Comprendre les mots du cru
Définitions extraites des livres de Michel TAMINE « Le parler des Ardennes » et « Le parler de Champagne » - Editions Christine Bonneton

bannette : tablier de toile (plutôt épaisse, simple). Mot utilisé en Argonne et dans les Ardennes. Du latin impérial benne, mot d’origine gauloise (toile grossière)
tèle : grande écuelle évasée souvent en bois. Mot utilisé en Argonne et dans les Ardennes. Du moyen néerlandais tele (terrine)
touiller : tourner des liquides pour les mélanger. Mot utilisé en Argonne, dans les Ardennes et en Champagne. Du latin tudiculare (broyer, triturer)
papinette : grande cuiller en bois. Mot utilisé en Argonne, dans les Ardennes et dans l’est de la Marne. Mot dérivé de paper(manger en ancien français, du latin pappare, suivi de –ette, comme suffixe instrumental)
badrée : pâte à gaufres, à tantimolles - crêpes - . Mot utilisé en Argonne et dans les Ardennes. Mot de racine prélatine barrum (boue)
tantimolle : c’est le mot le plus connu qui désigne la crêpe, mot utilisé en Argonne et dans les Ardennes.

samedi 14 janvier 2017

Velouté courge, butternut et endives

    Ma dernière impro, ou plutôt ma dernière recette spontanée, est née d'une belle opportunité.

   Pour un dîner entre amis, dîner qui commence toujours par une soupe ou un velouté, j'avais prévu  une soupe aux endives (lien) . Au moment de préparer mes légumes, je tombe sur 1/2  butternut qu'il fallait utiliser rapidement.
   Rapide changement... et recette qui a fait l'unanimité.
   La douceur de la courge et l'amertume de l'endive ont  fait un excellent ménage.

  Au réveillon de Noël, pour notre traditionnelle cousinade, je l'ai intercalée entre vin chaud et bière, et le foie gras. Et là, de nouveau, carton plein.
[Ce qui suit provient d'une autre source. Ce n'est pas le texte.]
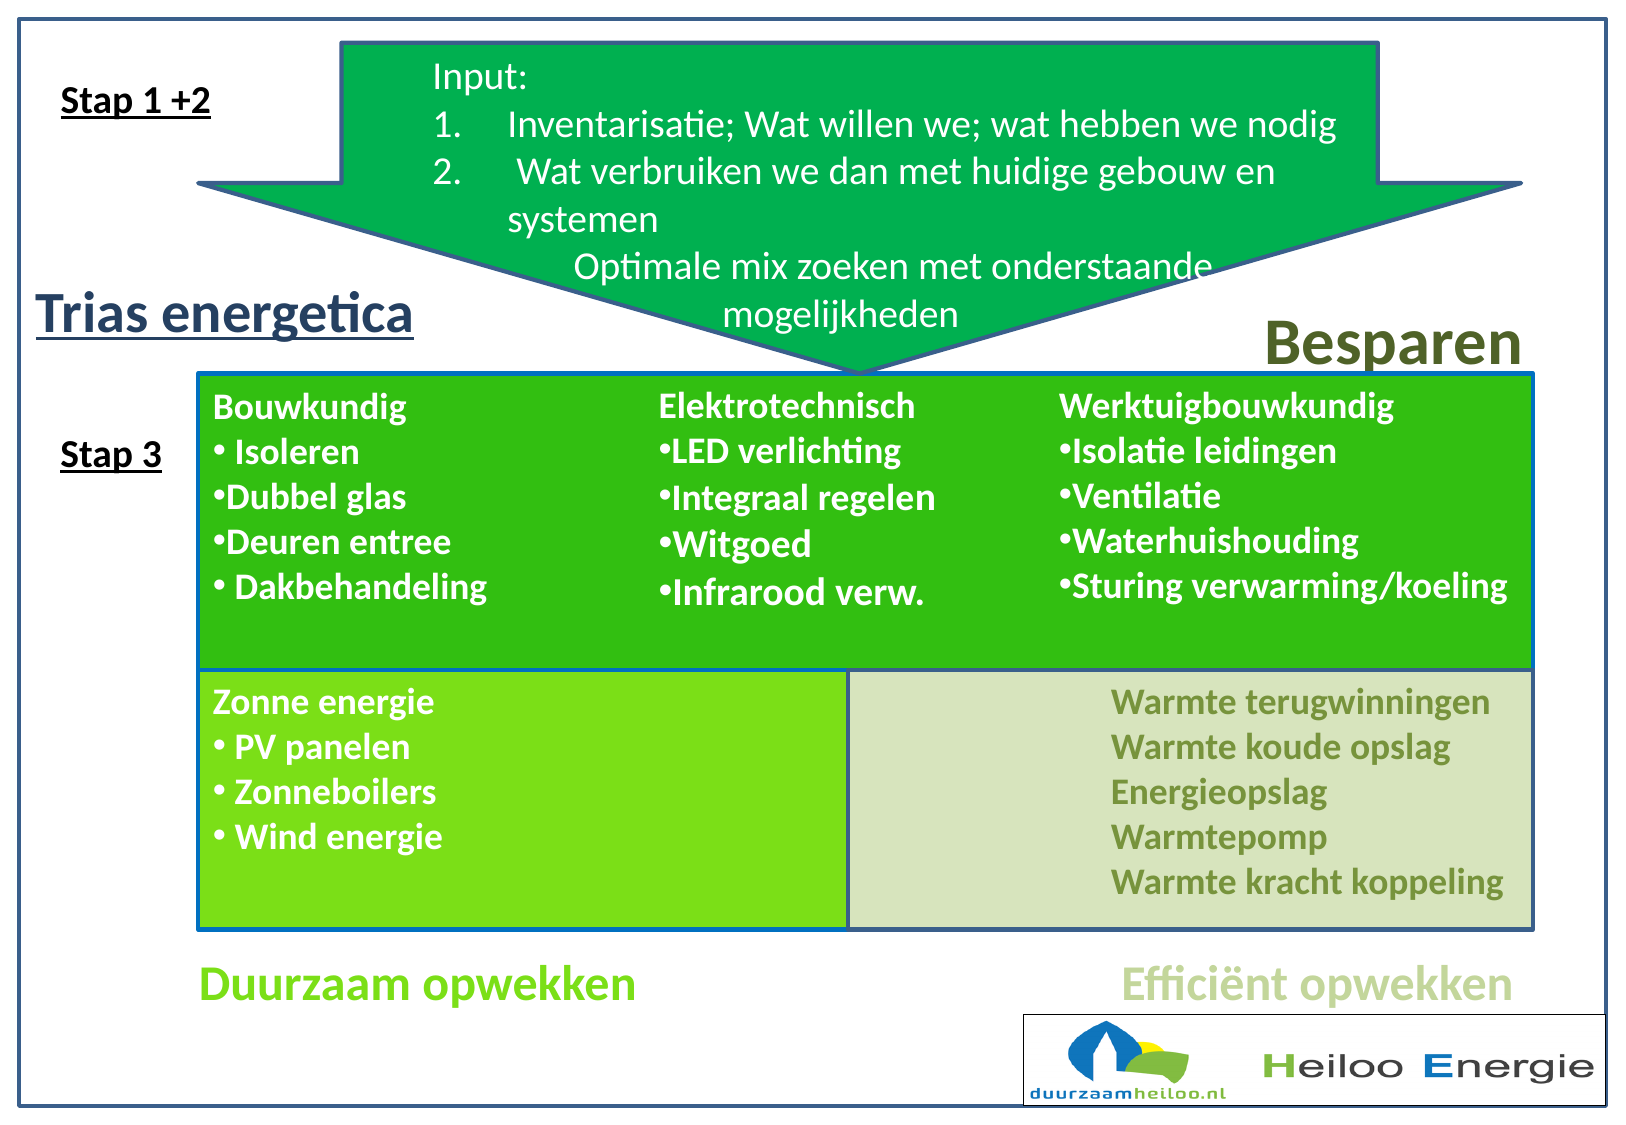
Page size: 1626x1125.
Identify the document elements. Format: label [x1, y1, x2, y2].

text_box [18, 18, 1607, 1107]
text_box [197, 42, 1522, 374]
text_box [197, 373, 1534, 958]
   Il ne me reste donc plus qu'à la partager avec vous.


Ingrédients

 - 4 endives
 - 1 oignon
 - 2 carottes
 - 500 g de courge butternut
 - 1 gousse d'ail
 - du beurre pour faire fondre l'oignon et les endives
 - 750 g d'eau environ
 - 1 bouillon de volaille
 - 1 petit bouquet de persil
 - du sel, du poivre et du piment d'Espelette (facultatif)


Préparation


 * Éplucher et couper l'oignon en lamelles.
 * Préparer et couper en tronçons, les endives sans oublier d'enlever le cône amer.
 * Éplucher et couper en petits morceaux la butternut
 * Idem pour les carottes.
 * Faire fondre le beurre dans une marmite, ajouter ensuite l'oignon , le faire suer puis les endives, les laisser fondre un peu.


 * Enfin ajouter butternut et carottes, la gousse d'ail.
 * Bien mélanger le tout et ajouter l'eau et le bouillon de volaille.
 * Compléter avec sel, poivre, piment d'Espelette, persil selon vos goûts.
 * Laisser cuire 1/2 h environ (vérifier la cuisson des carottes).
 * Mixer en fin de cuisson et, si nécessaire, ajouter un peu d'eau.
 * Servir bien chaud, avec un peu de crème fraîche ou de gruyère râpé, une feuille de persil, des croûtons aillés...



Suggestion

Vous pouvez ajouter une ou deux poignées de trompettes à vos ingrédients, pour un peu plus de caractère.